A Comissão da Memória e Verdade da Prefeitura de São Paulo, que organiza esta homenagem, é uma das comissões da verdade em funcionamento no Brasil, assim como a de Petrópolis, município em que estavam a Casa da Morte e outros centros de extermínio, segundo as apurações publicadas no Relatório da Comissão da Verdade do Rio:
[Paulo] Malhães também admitiu que houve outros centros de tortura montados pelos militares na região serrana fluminense. “Nós não tínhamos só um em Petrópolis. Tínhamos outros, mais desviados”. Um deles seria uma casa em Itaipava: “É uma casa até bonita, na beira do rio (...) Não funcionou muito tempo não, o melhor é apagar isso do mapa”. (p. 305)
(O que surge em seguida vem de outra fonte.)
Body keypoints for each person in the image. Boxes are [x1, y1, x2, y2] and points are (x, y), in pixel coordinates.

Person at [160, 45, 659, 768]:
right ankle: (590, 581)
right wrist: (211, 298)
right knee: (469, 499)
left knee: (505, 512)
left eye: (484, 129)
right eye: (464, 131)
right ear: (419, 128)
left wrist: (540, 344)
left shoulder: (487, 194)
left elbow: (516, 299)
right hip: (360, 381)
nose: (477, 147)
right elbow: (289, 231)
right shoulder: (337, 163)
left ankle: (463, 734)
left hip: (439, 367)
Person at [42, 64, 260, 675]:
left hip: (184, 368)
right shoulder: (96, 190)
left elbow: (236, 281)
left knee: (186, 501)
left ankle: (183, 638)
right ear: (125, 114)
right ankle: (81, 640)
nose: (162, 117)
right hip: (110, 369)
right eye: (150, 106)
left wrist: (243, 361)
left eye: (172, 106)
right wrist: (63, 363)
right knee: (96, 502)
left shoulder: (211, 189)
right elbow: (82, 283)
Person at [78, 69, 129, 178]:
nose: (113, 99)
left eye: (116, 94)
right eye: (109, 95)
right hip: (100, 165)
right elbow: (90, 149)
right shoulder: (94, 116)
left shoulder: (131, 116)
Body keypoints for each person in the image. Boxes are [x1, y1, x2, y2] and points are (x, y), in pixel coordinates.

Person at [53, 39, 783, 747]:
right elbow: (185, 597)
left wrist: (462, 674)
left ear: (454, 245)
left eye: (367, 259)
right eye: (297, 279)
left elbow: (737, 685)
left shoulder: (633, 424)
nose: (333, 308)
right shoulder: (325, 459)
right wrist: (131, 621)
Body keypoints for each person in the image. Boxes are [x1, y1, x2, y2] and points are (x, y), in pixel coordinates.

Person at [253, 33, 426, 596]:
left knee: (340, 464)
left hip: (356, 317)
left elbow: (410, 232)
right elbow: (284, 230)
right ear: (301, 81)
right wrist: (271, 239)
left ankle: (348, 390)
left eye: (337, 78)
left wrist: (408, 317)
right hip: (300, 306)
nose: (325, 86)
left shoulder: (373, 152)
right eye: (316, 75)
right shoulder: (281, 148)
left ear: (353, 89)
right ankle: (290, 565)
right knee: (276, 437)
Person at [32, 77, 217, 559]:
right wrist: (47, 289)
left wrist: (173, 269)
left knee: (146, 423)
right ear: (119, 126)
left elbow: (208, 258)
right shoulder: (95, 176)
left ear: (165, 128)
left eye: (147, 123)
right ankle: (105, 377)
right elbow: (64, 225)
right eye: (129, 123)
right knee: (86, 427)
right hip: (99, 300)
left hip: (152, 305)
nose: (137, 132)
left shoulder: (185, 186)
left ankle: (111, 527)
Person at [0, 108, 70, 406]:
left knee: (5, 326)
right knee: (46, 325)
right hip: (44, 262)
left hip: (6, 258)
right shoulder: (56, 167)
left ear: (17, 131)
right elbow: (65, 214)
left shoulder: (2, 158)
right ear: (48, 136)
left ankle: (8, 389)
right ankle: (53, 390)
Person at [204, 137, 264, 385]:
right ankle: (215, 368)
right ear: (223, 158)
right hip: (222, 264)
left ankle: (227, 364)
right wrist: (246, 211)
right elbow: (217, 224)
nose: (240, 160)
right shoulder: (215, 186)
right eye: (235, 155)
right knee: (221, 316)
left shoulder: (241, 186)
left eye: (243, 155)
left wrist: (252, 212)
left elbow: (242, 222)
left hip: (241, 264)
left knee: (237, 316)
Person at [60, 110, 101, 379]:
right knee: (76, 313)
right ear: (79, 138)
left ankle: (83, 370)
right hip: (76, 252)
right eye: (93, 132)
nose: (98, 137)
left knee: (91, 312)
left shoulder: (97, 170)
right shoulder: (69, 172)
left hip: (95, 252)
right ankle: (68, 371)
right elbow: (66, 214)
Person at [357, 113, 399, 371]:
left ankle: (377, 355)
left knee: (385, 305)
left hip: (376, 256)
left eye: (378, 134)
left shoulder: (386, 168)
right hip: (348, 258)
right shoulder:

A CEV-Rio, com base em depoimentos, levanta ainda a possibilidade de um segundo centro clandestino ter sido montado na cidade de Petrópolis, em endereço desconhecido (p. 308).
A Comissão do Estado do Rio de Janeiro não logrou, no entanto, descobrir esses endereços, pelos quais, por sinal, Inês Etienne Romeu não passou. Talvez a Comissão de Petrópolis possa vir a fazê-lo.
O cartaz do evento do dia 27 destaca o fato de ela ter sido diretora do Arquivo Público do Estado de São Paulo, instituição que detém um papel importante no processo de recuperação da memória e da verdade, pois guarda o acervo do DEOPS/SP, e menciona a premiação que Inês recebeu em 2009. Podemos acrescentar que, postumamente, ems etembor de 2015, foi homenageada com a Medalha Tiradentes da Assembleia Legislativa do Estado do Rio de Janeiro: https://www.youtube.com/watch?v=RSBveenUtpU
Ela foi tão importante para a memória e a verdade no Brasil que foi citada também no capítulo 15 do Relatório da CNV, sobre "Instituições e locais associados a graves violações de direitos humanos", como responsável pelo fim do centro de extermínio:
159. Deixar Inês Etienne sair com vida da casa teria sido um erro, na avaliação de oficiais
do CIE [Centro de Informações do Exército]. Segundo Marival Chaves,
[...] nós temos um caso clássico aqui na serra de Petrópolis, naquela Casa da Morte de Petrópolis, que foi Inês Etienne Romeu; mas depois eu ouvi um comentário a respeito, disse que foi uma das maiores mancadas que deram, foi deixar a Inês Etienne viva.
Comissão Nacional da Verdade: Quem teria dito isso?
Marival Chaves: Isso aí foi num contexto do pessoal que gerenciava o cárcere lá. Especificamente, eu não sei, essa informação circulou no CIE.
160. Paulo Malhães corroborou essa avaliação:
Paulo Malhães:A Inês Etienne saiu e derrubou a casa. Foi a Inês Etienne Romeu que derrubou a Casa de Petrópolis.
Comissão Nacional da Verdade: Foi o Cyro que soltou a Inês.
Paulo Malhães: Entendeu? Derrubou a casa porque ela reconheceu a casa.
Ela pagou um preço por sua contribuição ao Brasil. Um deles não foi investigado pela CNV, pois não era de sua competência temporal: em 2003, sofreu um atentado em sua casa. Sobreviveu, mas sua fala ficou prejudicada: http://odia.ig.com.br/noticia/rio-de-janeiro/2015-04-28/ines-etienne-romeu-uma-historia-de-luta-contra-a-tortura.html
No entanto, sua voz continua, e ocasiões como esta são uma oportunidade importante para ouvi-la novamente.